Tim Burton's Dark Shadows movie misfires

In 2012, Tim Burton, best known for such dark delights as "Ed Wood" and "Beetlejuice," brought "Dark Shadows" back to the big screen with Johnny Depp as Barnabas Collins.

Although Burton seemed a perfect fit, his take on the material failed to connect with either critics or audiences, reported E! Online. In a review of the film, critic Roger Ebert wrote, "[Burton] approaches his 'Dark Shadows' as an amusing trifle, and for a feature-length film, we need more than attitude to sink our teeth in."

To the anger of "Dark Shadows" fans, Burton placed the film's failure on its source material, telling Indiewire, "... I grew up on that show and the weird thing about it is it had a cult following, but it was actually pretty bad," Burton said. "... I always found the tone, even though it was deadly serious, quite comedic. ... So I always knew that it was dangerous territory because I tried to capture the tone and yet the tone is funny."

Dark Shadows lives!

Ranked as one of the top 25 cult shows of all time by "TV Guide," "Dark Shadows" popularity continues a half-century since its cancellation in 1971. Thanks to the award-winning website The Collinsport Historical Society, an exhaustive compendium of "Dark Shadows" news and ephemera, fans are never without their fix of Barnabas, Quentin, and the entire Collins clan.

For those seeking eerie new tales of Collinwood, Big Finish has gathered original cast members Kathryn Leigh Scott, Jerry Lacy, and John Karlen for a series of audio dramas that expand the "Dark Shadows" universe.

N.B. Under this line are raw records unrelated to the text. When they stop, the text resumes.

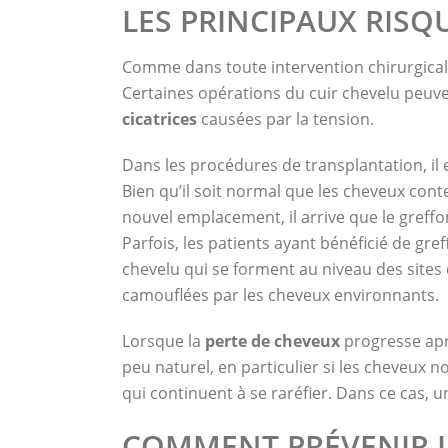
LES PRINCIPAUX RISQ
Comme dans toute intervention chirurgica
Certaines opérations du cuir chevelu peuve
cicatrices
causées par la tension.
Dans les procédures de transplantation, il 
Bien qu’il soit normal que les cheveux con
nouvel emplacement, il arrive que le greff
Parfois, les patients ayant bénéficié de g
chevelu qui se forment au niveau des sites
camouflées par les cheveux environnants.
Lorsque la
perte de cheveux
progresse aprè
peu naturel, en particulier si les cheveux
qui continuent à se raréfier. Dans ce cas, u
COMMENT PRÉVENIR L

In 2019, The CW announced "Dark Shadows: Reincarnation." As detailed by horror website Bloody Disgusting, the proposed show, written by Mark B. Perry, was to be a continuation rather than a remake of the original. Unfortunately, the network scrapped the project before it went into production. Nevertheless, Perry holds out hope that the show may yet see the light of day, notes Screen Rant.